Thanks for that link.
Further to the idea of the brain being unaccessible to GABA (and its precursors):
It would be strange, from a biological viewpoint, if our bodies were not designed to extract the precursors to the major neurotransmitters that our brains depend upon to maintain normal functions. Of course we humans do extract what we need for that, by ingesting the amino acids in foods which are essential to the construction of neurotransmitters in the brain.
If none of them could make it to the brain, we would probably be slime at the bottom of the pond. We all get precursors to Dopamine, GABA, Serotonin, Acetylcholine and other neurotransmitters from foods. Many amino acids are termed "essential amino acids" because human life is dependent on them; we would all die without them.

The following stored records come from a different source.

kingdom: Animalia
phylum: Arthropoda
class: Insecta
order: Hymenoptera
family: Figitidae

Leaky gut is an issue in terms of the internal loss of precursors, it may disrupt uptake and absorption in ways both known and unknown.
The rather blase myth that ingested substances can't cross the Blood Brain barrier tends ignores the way alcohol (which is a neurotoxin) very definitely affects brain function and behaviour after ingestion, particularly in large amounts.

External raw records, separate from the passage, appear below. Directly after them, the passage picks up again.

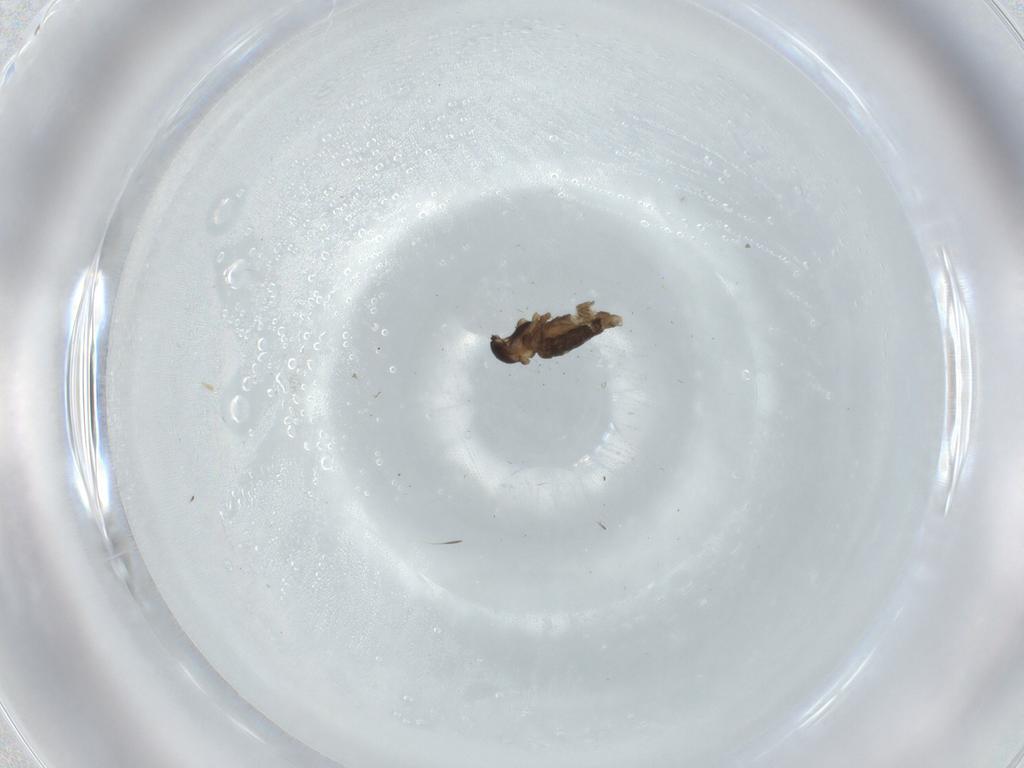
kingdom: Animalia
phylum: Arthropoda
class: Insecta
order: Diptera
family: Cecidomyiidae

I can understand that many people have been taught the BB myth in a dogmatic way at school in the past and retain the idea. Teachers used to teach that the brain had a set number of cells at birth, that ingesting alcohol killed brain cells (that is partially true), and that "once they are gone, they are gone forever, you can't get any new ones". They were wrong, of course. The brain is adaptive and can grow new brain cells, and does so all the time. Dogmatism is understandable when science doesn't know any better, though the science moves on, and the old dogmas hang around for a long time after new discoveries.